Les interpellations d’Eric Drouet et de ses camarades dans la nuit du 2 au 3 janvier, mais aussi les 219 incarcérations qui ont eu lieu depuis le début du mouvement des Gilets Jaunes, et les nombreux blessés graves que l’on a au à déplorer lors des manifestations le prouvent. Ce n’est pas par hasard si l’on utilise ici les termes de «parti du mouvement» de «parti de l’ordre». Ils servaient à analyser la polarisation politique en France au XIXème siècle, et ils furent repris dans de nombreux ouvrages de science politique. Il y a donc aujourd’hui une certaine ironie à ce que le fondateur d’un mouvement appelé En Marche, ait finalement choisi le parti de l’immobilité, et en réalité – car ce fut le cas du «parti de l’ordre» au XIXème et au XXème siècle — de la réaction.
Emmanuel Macron tel qu’en lui-même
Cette mutation n’est ni étonnante, ni accidentelle. Elle était même prévisible [1]. Emmanuel Macron est un parfait représentant des élites métropolisées et mondialisées face au soulèvement de la «France périphérique» [2].

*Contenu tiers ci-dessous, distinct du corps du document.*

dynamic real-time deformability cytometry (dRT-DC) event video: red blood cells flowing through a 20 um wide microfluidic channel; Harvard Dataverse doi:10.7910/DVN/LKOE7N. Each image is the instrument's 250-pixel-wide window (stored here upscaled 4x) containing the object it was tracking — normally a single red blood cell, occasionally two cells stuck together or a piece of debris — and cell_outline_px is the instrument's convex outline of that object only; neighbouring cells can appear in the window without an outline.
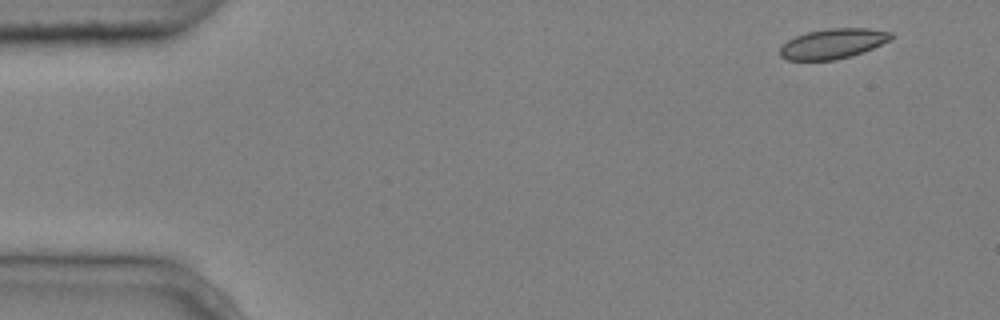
{"species": "common noctule bat (a hibernating species)", "species_latin": "Nyctalus noctula", "temperature_condition": "cold", "stored_images_in_passage": 5, "camera_frame_rate_fps": 3000, "um_per_image_px": 0.085, "animal": {"sex": "male", "body_mass_g": 20.4}, "frame": {"image": 1, "passage_image": 1, "time_ms": 0.0, "image_size_px": [1000, 320], "cell_outline_px": [[892, 40], [852, 56], [836, 60], [788, 60], [780, 56], [780, 48], [788, 40], [796, 36], [808, 32], [828, 28], [868, 28], [892, 32]], "centroid_in_image_um": [70.82, 3.71], "position_along_channel_um": 14.2, "area_um2": 19.42}}
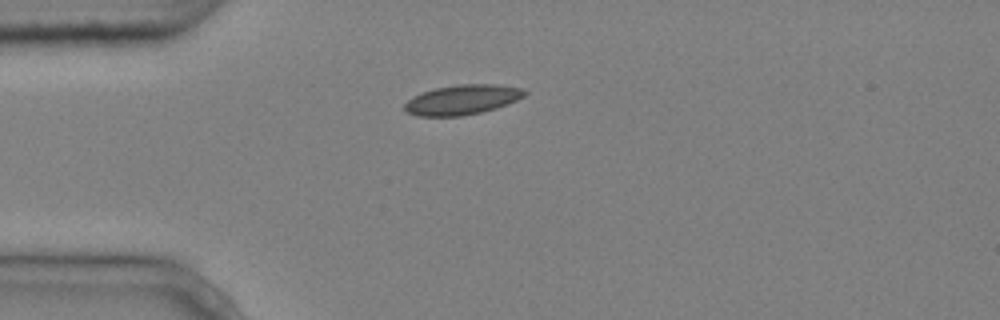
{"frame": {"image": 2, "passage_image": 3, "time_ms": 0.667, "image_size_px": [1000, 320], "cell_outline_px": [[528, 92], [524, 96], [508, 104], [496, 108], [480, 112], [460, 116], [416, 116], [408, 112], [404, 108], [404, 104], [412, 96], [420, 92], [436, 88], [460, 84], [496, 84], [524, 88]], "centroid_in_image_um": [39.3, 8.47], "position_along_channel_um": 45.7, "area_um2": 20.92}}
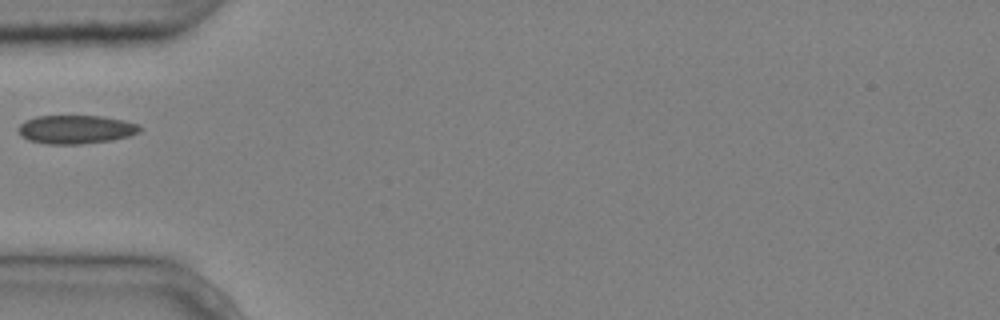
{"frame": {"image": 3, "passage_image": 4, "time_ms": 1.0, "image_size_px": [1000, 320], "cell_outline_px": [[140, 132], [128, 136], [112, 140], [80, 144], [44, 144], [28, 140], [20, 136], [20, 124], [24, 120], [36, 116], [104, 116], [124, 120], [136, 124], [140, 128]], "centroid_in_image_um": [6.42, 11.0], "position_along_channel_um": 78.6, "area_um2": 20.23}}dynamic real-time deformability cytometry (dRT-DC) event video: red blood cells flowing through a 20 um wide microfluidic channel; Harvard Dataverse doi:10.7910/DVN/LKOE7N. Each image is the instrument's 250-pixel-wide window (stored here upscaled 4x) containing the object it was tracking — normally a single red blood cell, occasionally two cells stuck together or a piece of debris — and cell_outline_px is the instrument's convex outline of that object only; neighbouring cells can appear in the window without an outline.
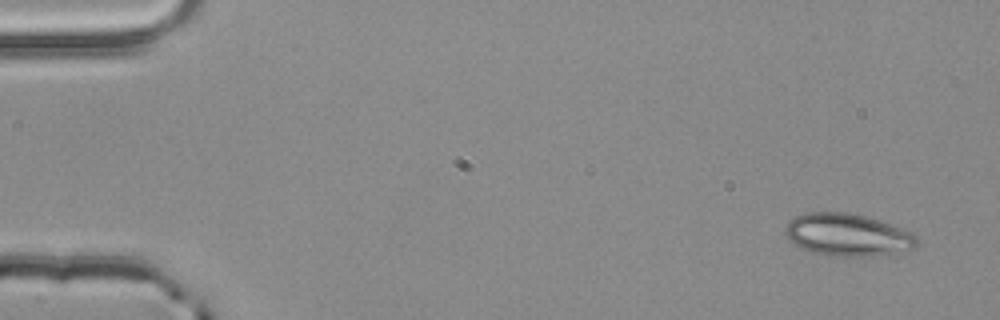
{"species": "common noctule bat (a hibernating species)", "species_latin": "Nyctalus noctula", "temperature_condition": "room temperature", "stored_images_in_passage": 52, "camera_frame_rate_fps": 3000, "um_per_image_px": 0.085, "animal": {"sex": "male", "body_mass_g": 20.4}, "frame": {"image": 1, "passage_image": 1, "time_ms": 0.0, "image_size_px": [1000, 320], "cell_outline_px": [[916, 248], [876, 256], [828, 256], [812, 252], [800, 248], [788, 240], [784, 236], [784, 224], [788, 220], [804, 212], [848, 212], [864, 216], [912, 232], [916, 236]], "centroid_in_image_um": [71.95, 19.96], "position_along_channel_um": 13.1, "area_um2": 32.71}}
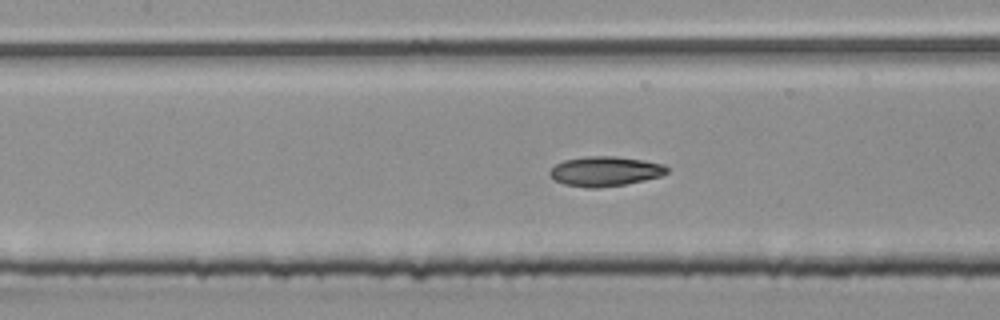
{"frame": {"image": 2, "passage_image": 23, "time_ms": 7.333, "image_size_px": [1000, 320], "cell_outline_px": [[668, 172], [660, 176], [644, 180], [624, 184], [596, 188], [584, 188], [564, 184], [556, 180], [548, 172], [556, 164], [564, 160], [588, 156], [616, 156], [644, 160], [664, 164], [668, 168]], "centroid_in_image_um": [51.44, 14.55], "position_along_channel_um": 156.0, "area_um2": 20.23}}
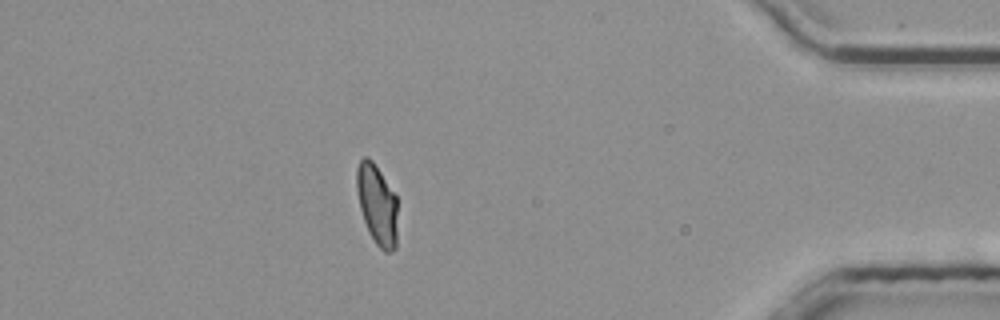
{"frame": {"image": 3, "passage_image": 46, "time_ms": 15.0, "image_size_px": [1000, 320], "cell_outline_px": [[396, 248], [392, 252], [384, 252], [376, 244], [364, 220], [360, 208], [356, 188], [356, 168], [360, 160], [364, 156], [368, 156], [372, 160], [396, 196]], "centroid_in_image_um": [32.04, 17.37], "position_along_channel_um": 403.2, "area_um2": 18.9}, "authors_computed_cell_mechanics": {"area_um2": 20.0277, "velocity_mm_per_s": 3.8207, "shape_relaxation_time_tau1_ms": null, "shape_relaxation_time_tau2_ms": 2.0768, "deformation_change_tau1": null, "deformation_change_tau2": 0.0562}}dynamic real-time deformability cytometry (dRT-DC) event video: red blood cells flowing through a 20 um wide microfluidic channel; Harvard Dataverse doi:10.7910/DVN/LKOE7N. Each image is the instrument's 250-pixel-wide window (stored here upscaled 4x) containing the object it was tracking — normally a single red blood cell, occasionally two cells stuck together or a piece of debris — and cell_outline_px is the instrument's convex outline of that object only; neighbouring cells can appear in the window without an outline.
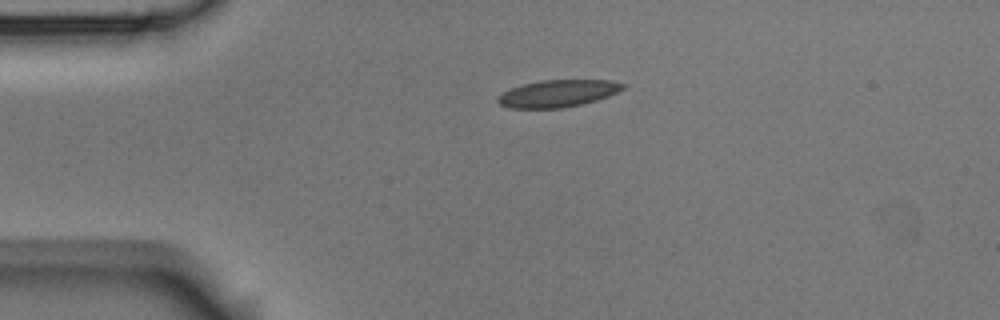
{"species": "Egyptian fruit bat (a non-hibernating species)", "species_latin": "Rousettus aegyptiacus", "temperature_condition": "room temperature", "stored_images_in_passage": 2, "camera_frame_rate_fps": 3000, "um_per_image_px": 0.085, "animal": {"sex": "male"}, "frame": {"image": 1, "passage_image": 1, "time_ms": 0.0, "image_size_px": [1000, 320], "cell_outline_px": [[628, 84], [624, 88], [608, 96], [596, 100], [580, 104], [560, 108], [508, 108], [500, 104], [496, 100], [496, 96], [512, 88], [524, 84], [540, 80], [612, 80]], "centroid_in_image_um": [47.41, 7.94], "position_along_channel_um": 37.6, "area_um2": 19.71}}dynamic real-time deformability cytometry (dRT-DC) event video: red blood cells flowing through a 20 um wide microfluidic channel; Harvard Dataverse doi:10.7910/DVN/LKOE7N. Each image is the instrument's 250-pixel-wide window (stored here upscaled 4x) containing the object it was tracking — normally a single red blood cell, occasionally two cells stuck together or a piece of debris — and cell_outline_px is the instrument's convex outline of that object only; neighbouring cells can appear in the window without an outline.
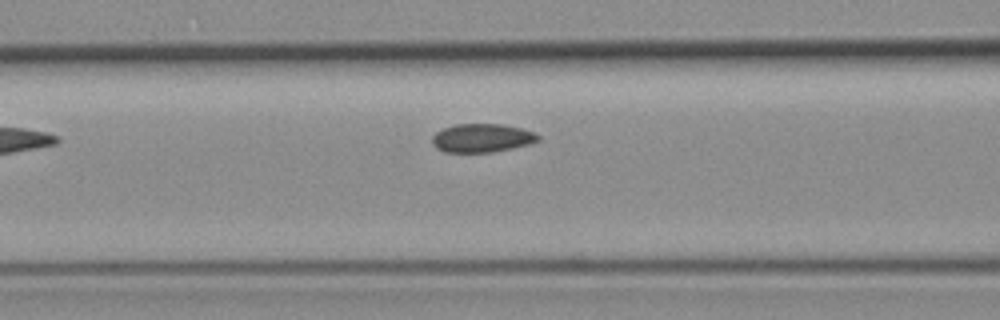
{"species": "common noctule bat (a hibernating species)", "species_latin": "Nyctalus noctula", "temperature_condition": "room temperature", "stored_images_in_passage": 6, "camera_frame_rate_fps": 3000, "um_per_image_px": 0.085, "animal": {"sex": "female", "body_mass_g": 19.3, "forearm_length_mm": 54.1}, "frame": {"image": 1, "passage_image": 6, "time_ms": 5.667, "image_size_px": [1000, 320], "cell_outline_px": [[540, 140], [532, 144], [492, 152], [444, 152], [436, 148], [432, 144], [432, 136], [436, 132], [444, 128], [456, 124], [500, 124], [520, 128], [536, 132], [540, 136]], "centroid_in_image_um": [40.99, 11.73], "position_along_channel_um": 125.6, "area_um2": 17.74}}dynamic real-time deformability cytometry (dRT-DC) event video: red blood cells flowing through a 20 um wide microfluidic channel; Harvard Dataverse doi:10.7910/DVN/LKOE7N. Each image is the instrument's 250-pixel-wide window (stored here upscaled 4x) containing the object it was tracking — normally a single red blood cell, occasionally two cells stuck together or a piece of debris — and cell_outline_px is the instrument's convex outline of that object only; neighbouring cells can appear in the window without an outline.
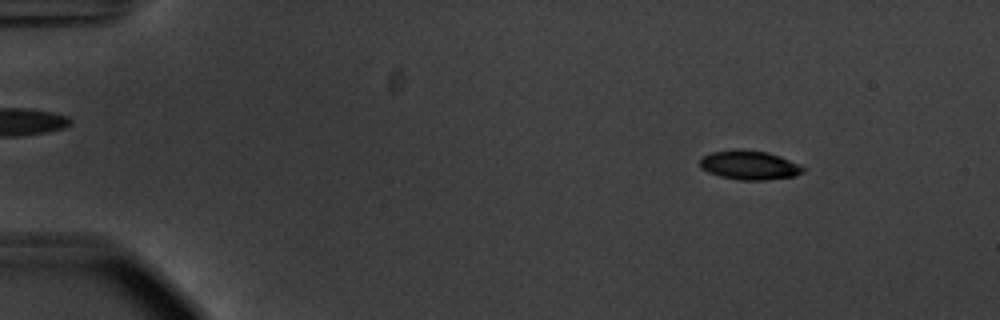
{"species": "common noctule bat (a hibernating species)", "species_latin": "Nyctalus noctula", "temperature_condition": "warm", "stored_images_in_passage": 52, "camera_frame_rate_fps": 3000, "um_per_image_px": 0.085, "animal": {"sex": "male", "body_mass_g": 20.1, "forearm_length_mm": 53.5}, "frame": {"image": 1, "passage_image": 4, "time_ms": 1.0, "image_size_px": [1000, 320], "cell_outline_px": [[808, 168], [804, 172], [796, 176], [764, 180], [740, 180], [720, 176], [708, 172], [700, 168], [700, 156], [712, 152], [768, 152], [780, 156], [800, 164]], "centroid_in_image_um": [63.76, 14.08], "position_along_channel_um": 21.2, "area_um2": 17.05}}
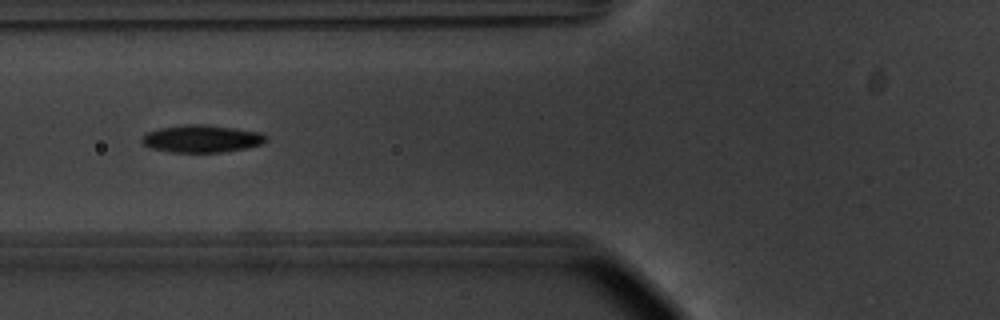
{"frame": {"image": 2, "passage_image": 19, "time_ms": 6.0, "image_size_px": [1000, 320], "cell_outline_px": [[268, 140], [260, 144], [244, 148], [224, 152], [172, 152], [152, 148], [144, 144], [140, 140], [148, 132], [160, 128], [184, 124], [204, 124], [260, 132], [268, 136]], "centroid_in_image_um": [17.16, 11.78], "position_along_channel_um": 108.6, "area_um2": 19.65}}
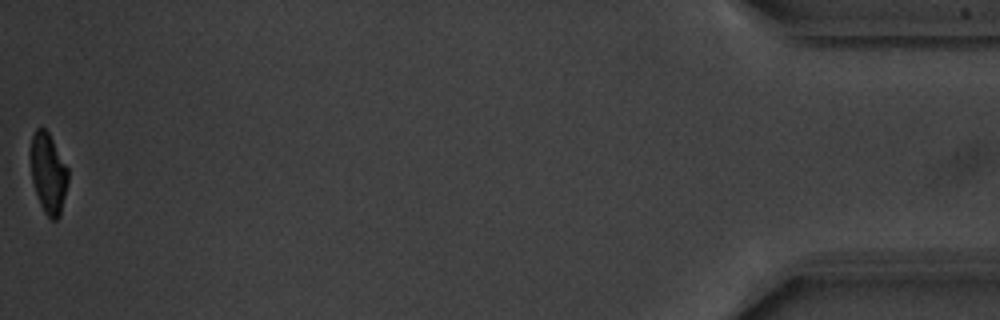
{"frame": {"image": 3, "passage_image": 52, "time_ms": 17.0, "image_size_px": [1000, 320], "cell_outline_px": [[68, 184], [60, 216], [56, 220], [52, 220], [44, 212], [40, 204], [32, 180], [32, 136], [36, 128], [44, 128], [48, 132], [68, 168]], "centroid_in_image_um": [4.14, 14.77], "position_along_channel_um": 431.1, "area_um2": 17.17}, "authors_computed_cell_mechanics": {"area_um2": 19.0162, "velocity_mm_per_s": 3.7344, "shape_relaxation_time_tau1_ms": 2.8082, "shape_relaxation_time_tau2_ms": 2.703, "deformation_change_tau1": 0.1431, "deformation_change_tau2": 0.0867}}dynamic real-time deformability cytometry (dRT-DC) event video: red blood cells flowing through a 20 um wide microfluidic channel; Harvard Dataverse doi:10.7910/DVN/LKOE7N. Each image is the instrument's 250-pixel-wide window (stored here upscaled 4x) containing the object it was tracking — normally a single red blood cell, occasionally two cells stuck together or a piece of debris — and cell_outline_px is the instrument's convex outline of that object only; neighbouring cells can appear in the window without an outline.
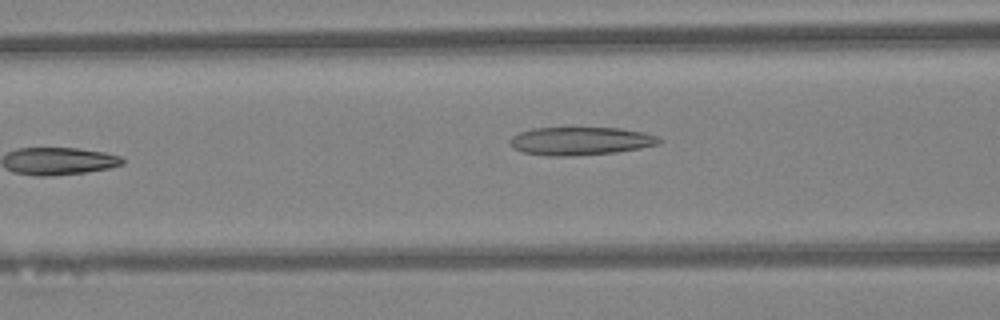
{"species": "Egyptian fruit bat (a non-hibernating species)", "species_latin": "Rousettus aegyptiacus", "temperature_condition": "warm", "stored_images_in_passage": 5, "camera_frame_rate_fps": 3000, "um_per_image_px": 0.085, "animal": {"sex": "female"}, "frame": {"image": 1, "passage_image": 5, "time_ms": 1.333, "image_size_px": [1000, 320], "cell_outline_px": [[664, 140], [660, 144], [640, 148], [616, 152], [568, 156], [548, 156], [524, 152], [512, 148], [508, 140], [512, 136], [520, 132], [532, 128], [620, 128], [644, 132], [656, 136]], "centroid_in_image_um": [49.34, 11.98], "position_along_channel_um": 117.3, "area_um2": 24.51}}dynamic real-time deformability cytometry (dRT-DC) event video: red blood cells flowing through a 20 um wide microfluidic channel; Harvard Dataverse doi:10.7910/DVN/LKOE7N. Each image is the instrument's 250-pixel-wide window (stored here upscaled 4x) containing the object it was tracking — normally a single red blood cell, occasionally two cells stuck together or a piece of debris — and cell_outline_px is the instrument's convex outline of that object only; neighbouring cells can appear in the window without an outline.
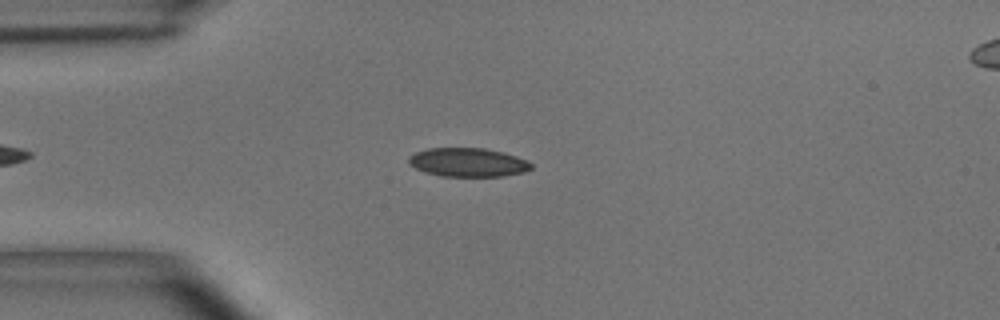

L’Inspection Générale de la Police, l’IGPN a d’ailleurs ouvert au moins 48 dossiers sur ces violences. L’association Amnesty International a dénoncé les violences policières dans le cours de ces manifestations [4]. Au-delà, ces violences posent la question suivantes: le gouvernement, car nul ne peut croire qu’il puisse s’agir seulement de « bavures » individuelles même si elles existent incontestablement, le gouvernement a-t-il délibérément décidé de provoquer un sentiment de terreur afin de décourager les manifestants? On peut ici opposer l’attitude de l’homme qui fut Préfet de police en mai 1968, M. Maurice Grimaud [5], et dont les consignes et ordres permirent d’éviter le pire lors de manifestations qui étaient en réalité bien plus violentes que celles des Gilets Jaunes.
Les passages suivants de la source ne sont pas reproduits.